E, na linha do grande Aristóteles, o nosso espanto (filosófico) cresce nesse ciclo vicioso: de um lado, com a miséria material cada vez mais aguda provocada, em boa parte, pela miséria intelectual vigente; de outro, uma classe elitizada que busca salvação mais pela caridade do que pela justiça.
Seria essa a revolução que Kardec esperava ao dedicar muitos anos de sua vida na construção, no estudo e na reflexão da Doutrina Espírita?
Difícil, não é? Quem disse que seria fácil?
[1] Positivismo: Corrente
filosófica desenvolvida por Auguste Comte, no século XIX, defendia que apenas
os conhecimentos científicos como verdadeiros. Para essa a linha de pensamento,
as crenças religiosas eram inválidas.
[2] Para aprofundar nesse tema do descompasso entre
tecnologia e qualidade da vida humana, sugiro a leitura do filósofo de origem
coreana radicado na Alemanha Byun-Chul Han.
[3] Ponto de vista
epistemológico: seria o exercício filosófico de saber dos limites do
nosso conhecimento empírico, analítico e normativo.
[4] Atrofia: ausência
de desenvolvimento. Hipertrofia: aumento exagerado. Já discuti sobre
essa visão que tenho do movimento espírita em geral.
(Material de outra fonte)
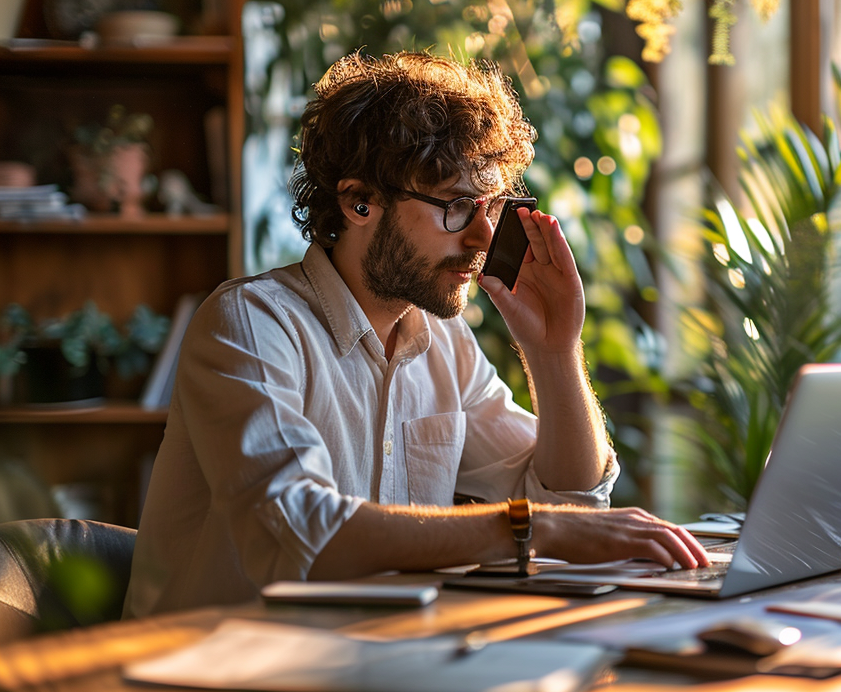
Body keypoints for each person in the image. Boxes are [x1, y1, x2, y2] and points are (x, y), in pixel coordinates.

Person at [124, 51, 707, 617]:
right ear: (359, 203)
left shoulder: (443, 343)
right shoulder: (253, 324)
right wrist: (532, 527)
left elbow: (569, 503)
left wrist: (554, 352)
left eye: (491, 207)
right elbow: (301, 530)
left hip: (375, 664)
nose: (482, 239)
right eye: (455, 207)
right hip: (213, 683)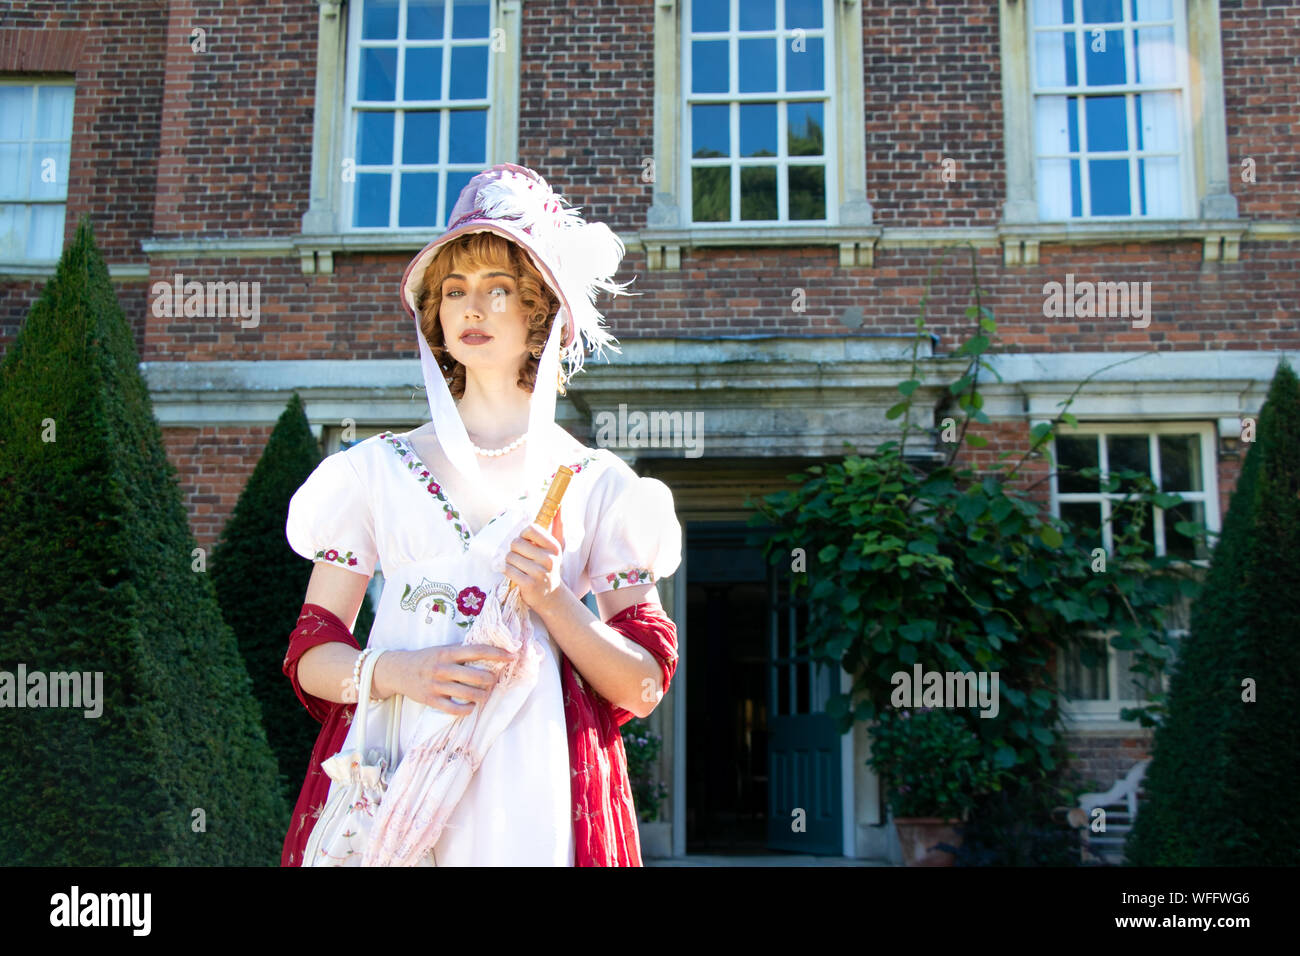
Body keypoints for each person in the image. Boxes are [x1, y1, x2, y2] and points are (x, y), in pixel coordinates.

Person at [280, 164, 682, 866]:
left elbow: (642, 685)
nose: (473, 307)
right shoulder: (369, 473)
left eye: (501, 290)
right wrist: (399, 672)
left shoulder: (598, 485)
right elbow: (311, 656)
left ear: (542, 315)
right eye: (455, 290)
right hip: (392, 771)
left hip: (537, 790)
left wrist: (555, 601)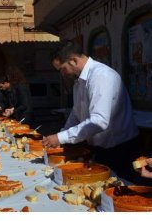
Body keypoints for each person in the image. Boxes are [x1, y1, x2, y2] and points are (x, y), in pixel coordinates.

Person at [42, 41, 140, 182]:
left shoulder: (101, 76)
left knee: (118, 191)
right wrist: (60, 137)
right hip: (100, 149)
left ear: (73, 61)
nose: (63, 74)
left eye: (62, 69)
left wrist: (61, 137)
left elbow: (99, 121)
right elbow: (76, 114)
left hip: (121, 150)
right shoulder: (79, 82)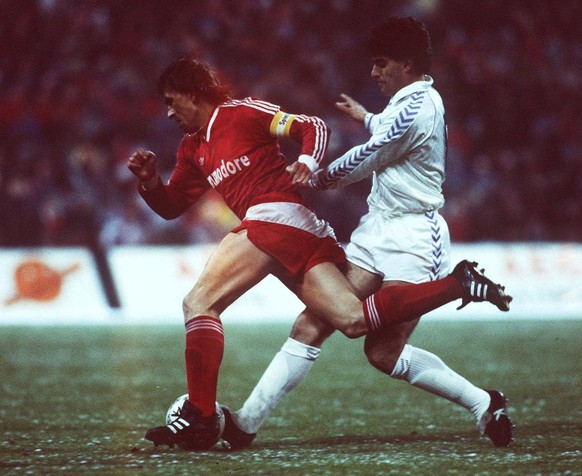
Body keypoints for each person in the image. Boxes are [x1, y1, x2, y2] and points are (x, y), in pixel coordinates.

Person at [127, 56, 511, 451]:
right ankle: (457, 286)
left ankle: (201, 417)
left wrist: (308, 161)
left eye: (173, 101)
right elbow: (173, 206)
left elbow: (311, 125)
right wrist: (150, 182)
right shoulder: (192, 149)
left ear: (195, 94)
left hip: (278, 217)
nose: (169, 112)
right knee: (350, 321)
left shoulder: (241, 113)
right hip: (298, 233)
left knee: (199, 302)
[5] Marilena de Souza Chauí é uma escritora e filósofa brasileira, especialista
na obra de Baruch Espinoza e professora emérita de História da Filosofia
Moderna na Faculdade de Filosofia, Letras e Ciências Humanas da Universidade de
São Paulo
[6] Charles-Louis de Secondat, barão de La Brède e de
Montesquieu, conhecido como
Montesquieu, foi um político, filósofo e escritor francês. Ficou famoso pela
sua teoria da separação dos poderes, atualmente consagrada em muitas das
modernas constituições internacionais, inclusive a Constituição Brasileira.
[7] https://www12.senado.leg.br/ril/edicoes/43/169/ril_v43_n169_p21.pdf
Seu Humberto sempre a furar a bolha dogmática. Obrigada por compartilhar a luz do conhecimento. Jay Guru!
ResponderExcluirOs três aspectos do MEB (Movimento Espírita Brasileiro):
ResponderExcluirPautar-se nas obras e autores complentares em vez de estudar as basilares, de Kardec.
Ler, conhecer, somente publicações espíritas desconhecendo outras divulgações históricas, científicas, filosóficas, e até religiosas.
Basear-se nos 'inflenciadores' midiáticos - médiuns, palestrantes - ao invés de buscar dialogar com pares, mais próximos, sobre dúvidas e mais dúvidas.
O espiritismo oferece um mapa, uma bússola e um guia. Quem deseja examinar, investigar e explorar o terreno des-conhecido há de se valer, e precaver, dos três recursos.
O guia é o mais conhecido, pois oferece certa praticidade. Seus seguidores classificam as suas informações como verdadeiras, e inquestionáveis.
O mapa é a mais confiável amostra de informação objetiva. É o segundo mais procurado, porque demanda um domínio da linguagem cartográfica. E nem todos têm prática ou familiaridade com essa ciência.
A bússola é o mais preciso instrumento de orientação baseado no campo magnético terrestre. É comum a utilização combinada dela e do mapa para o deslocamento ser mais preciso. Em outras palavras, o próprio indivíduo pondera, por si e em si, a vistoria do espaço investigado.
Não são fortuitos, aleatórios esses três aspectos do espiritismo. Pelo contrário, se complementam.
Urge ensinar aos navegantes as rotas marítimas do Oceano. Singremos no novo ano.